▶ **WHAT TO WORK ON**
List every line of text from all the entries below as a single numbered list, skipping blank lines and leaving the pictures out.

▶ **DATA TO EXAMINE**
= = =

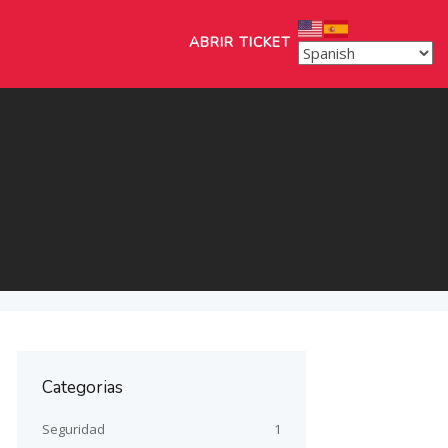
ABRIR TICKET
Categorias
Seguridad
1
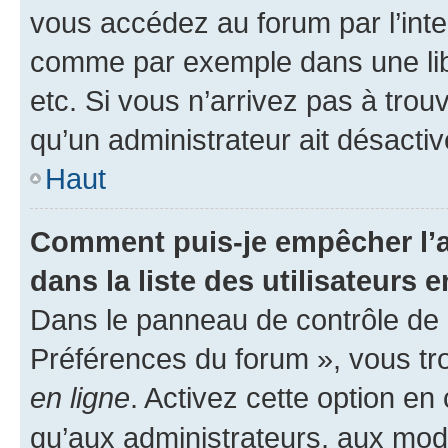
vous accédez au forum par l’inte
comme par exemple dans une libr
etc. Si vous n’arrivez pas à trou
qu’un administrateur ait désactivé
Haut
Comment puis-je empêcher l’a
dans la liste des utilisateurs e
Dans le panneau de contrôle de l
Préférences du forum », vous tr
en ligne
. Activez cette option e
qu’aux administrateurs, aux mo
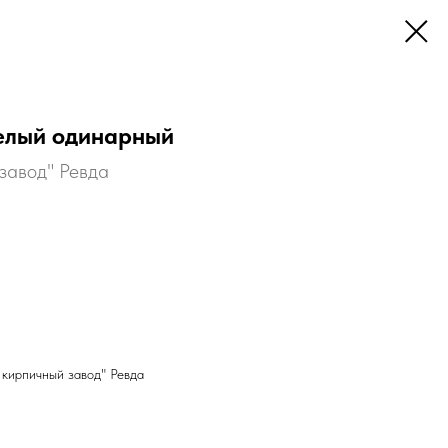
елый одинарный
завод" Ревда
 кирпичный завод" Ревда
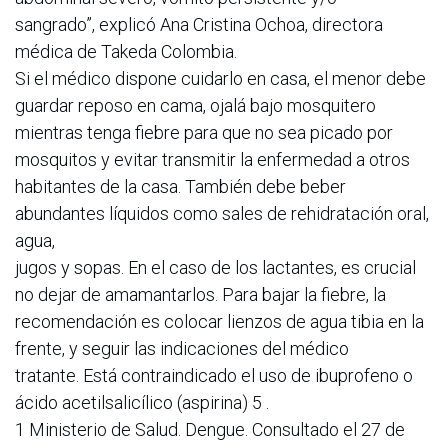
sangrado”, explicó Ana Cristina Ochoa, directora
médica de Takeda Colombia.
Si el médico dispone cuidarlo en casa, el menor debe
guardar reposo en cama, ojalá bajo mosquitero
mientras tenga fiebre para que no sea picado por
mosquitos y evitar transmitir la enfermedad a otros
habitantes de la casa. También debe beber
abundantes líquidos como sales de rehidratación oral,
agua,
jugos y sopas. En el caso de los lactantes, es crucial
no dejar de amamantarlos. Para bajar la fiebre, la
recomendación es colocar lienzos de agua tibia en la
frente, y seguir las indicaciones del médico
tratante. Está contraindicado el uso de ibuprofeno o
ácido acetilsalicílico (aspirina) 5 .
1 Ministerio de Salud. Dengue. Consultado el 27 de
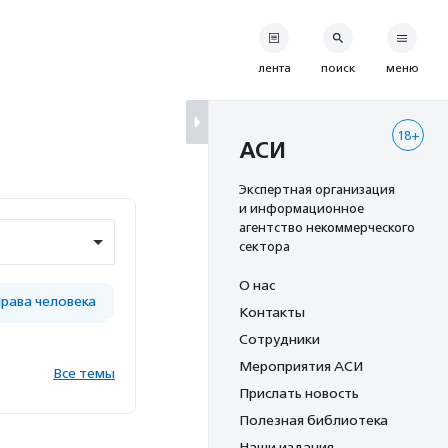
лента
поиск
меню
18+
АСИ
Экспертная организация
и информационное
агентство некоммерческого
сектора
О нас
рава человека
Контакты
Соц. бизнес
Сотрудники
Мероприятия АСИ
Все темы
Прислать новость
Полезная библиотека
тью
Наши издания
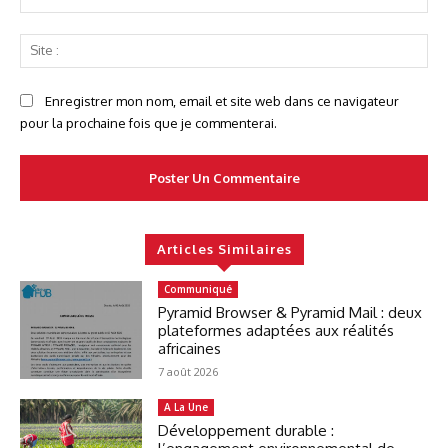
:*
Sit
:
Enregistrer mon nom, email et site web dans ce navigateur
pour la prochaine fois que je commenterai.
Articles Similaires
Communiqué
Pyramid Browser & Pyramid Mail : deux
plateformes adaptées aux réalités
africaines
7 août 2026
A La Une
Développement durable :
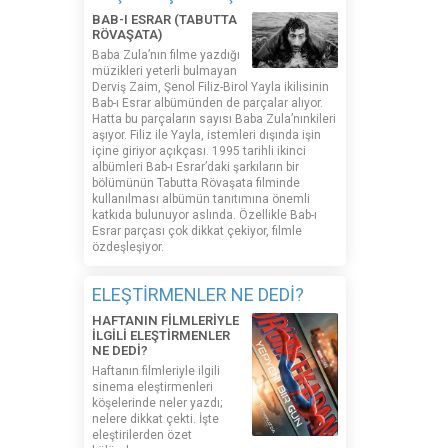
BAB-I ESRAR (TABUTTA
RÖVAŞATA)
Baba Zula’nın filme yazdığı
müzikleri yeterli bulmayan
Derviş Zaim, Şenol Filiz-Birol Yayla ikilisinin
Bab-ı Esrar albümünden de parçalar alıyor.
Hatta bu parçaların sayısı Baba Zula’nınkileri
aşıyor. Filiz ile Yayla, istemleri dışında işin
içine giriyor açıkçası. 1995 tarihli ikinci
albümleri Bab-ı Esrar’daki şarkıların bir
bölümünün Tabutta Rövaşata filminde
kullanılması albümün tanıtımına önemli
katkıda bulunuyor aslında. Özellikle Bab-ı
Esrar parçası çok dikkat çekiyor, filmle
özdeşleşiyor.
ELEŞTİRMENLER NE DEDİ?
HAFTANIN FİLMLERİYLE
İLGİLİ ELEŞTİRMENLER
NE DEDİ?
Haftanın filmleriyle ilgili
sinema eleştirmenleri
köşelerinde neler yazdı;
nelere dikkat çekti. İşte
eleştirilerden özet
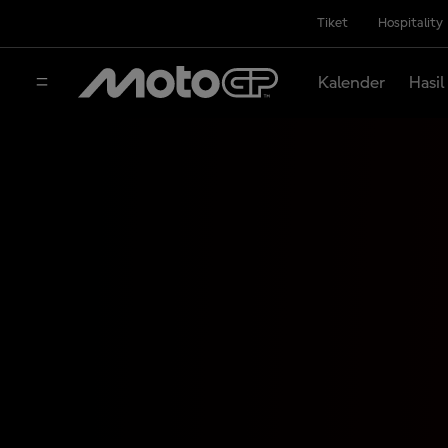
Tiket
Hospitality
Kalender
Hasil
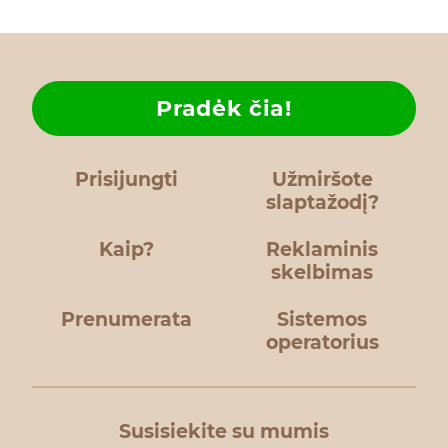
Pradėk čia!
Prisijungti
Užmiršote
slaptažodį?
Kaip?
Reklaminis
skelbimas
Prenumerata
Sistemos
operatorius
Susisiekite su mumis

= = =

▶ **TASK RESULT**
1. ABRIR TICKET
2. Categorias
3. Seguridad
4. 1
5. vous accédez au forum par l’inte
6. comme par exemple dans une libr
7. etc. Si vous n’arrivez pas à trou
8. qu’un administrateur ait désactivé
9. Haut
10. Comment puis-je empêcher l’a
11. dans la liste des utilisateurs e
12. Dans le panneau de contrôle de l
13. Préférences du forum », vous tr
14. en ligne
15. . Activez cette option e
16. qu’aux administrateurs, aux mo
17. елый одинарный
18. завод" Ревда
19.  кирпичный завод" Ревда
20. sangrado”, explicó Ana Cristina Ochoa, directora
21. médica de Takeda Colombia.
22. Si el médico dispone cuidarlo en casa, el menor debe
23. guardar reposo en cama, ojalá bajo mosquitero
24. mientras tenga fiebre para que no sea picado por
25. mosquitos y evitar transmitir la enfermedad a otros
26. habitantes de la casa. También debe beber
27. abundantes líquidos como sales de rehidratación oral,
28. agua,
29. jugos y sopas. En el caso de los lactantes, es crucial
30. no dejar de amamantarlos. Para bajar la fiebre, la
31. recomendación es colocar lienzos de agua tibia en la
32. frente, y seguir las indicaciones del médico
33. tratante. Está contraindicado el uso de ibuprofeno o
34. ácido acetilsalicílico (aspirina) 5 .
35. 1 Ministerio de Salud. Dengue. Consultado el 27 de
36. лента
37. поиск
38. меню
39. 18+
40. АСИ
41. Экспертная организация
42. и информационное
43. агентство некоммерческого
44. сектора
45. О нас
46. рава человека
47. Контакты
48. Соц. бизнес
49. Сотрудники
50. Мероприятия АСИ
51. Все темы
52. Прислать новость
53. Полезная библиотека
54. тью
55. Наши издания
56. :*
57. Sit
58. :
59. Enregistrer mon nom, email et site web dans ce navigateur
60. pour la prochaine fois que je commenterai.
61. Articles Similaires
62. Communiqué
63. Pyramid Browser & Pyramid Mail : deux
64. plateformes adaptées aux réalités
65. africaines
66. 7 août 2026
67. A La Une
68. Développement durable :
69. BAB-I ESRAR (TABUTTA
70. RÖVAŞATA)
71. Baba Zula’nın filme yazdığı
72. müzikleri yeterli bulmayan
73. Derviş Zaim, Şenol Filiz-Birol Yayla ikilisinin
74. Bab-ı Esrar albümünden de parçalar alıyor.
75. Hatta bu parçaların sayısı Baba Zula’nınkileri
76. aşıyor. Filiz ile Yayla, istemleri dışında işin
77. içine giriyor açıkçası. 1995 tarihli ikinci
78. albümleri Bab-ı Esrar’daki şarkıların bir
79. bölümünün Tabutta Rövaşata filminde
80. kullanılması albümün tanıtımına önemli
81. katkıda bulunuyor aslında. Özellikle Bab-ı
82. Esrar parçası çok dikkat çekiyor, filmle
83. özdeşleşiyor.
84. ELEŞTİRMENLER NE DEDİ?
85. HAFTANIN FİLMLERİYLE
86. İLGİLİ ELEŞTİRMENLER
87. NE DEDİ?
88. Haftanın filmleriyle ilgili
89. sinema eleştirmenleri
90. köşelerinde neler yazdı;
91. nelere dikkat çekti. İşte
92. eleştirilerden özet
93. Tiket
94. Hospitality
95. Kalender
96. Hasil
97. Pradėk čia!
98. Prisijungti
99. Užmiršote
100. slaptažodį?
101. Kaip?
102. Reklaminis
103. skelbimas
104. Prenumerata
105. Sistemos
106. operatorius
107. Susisiekite su mumis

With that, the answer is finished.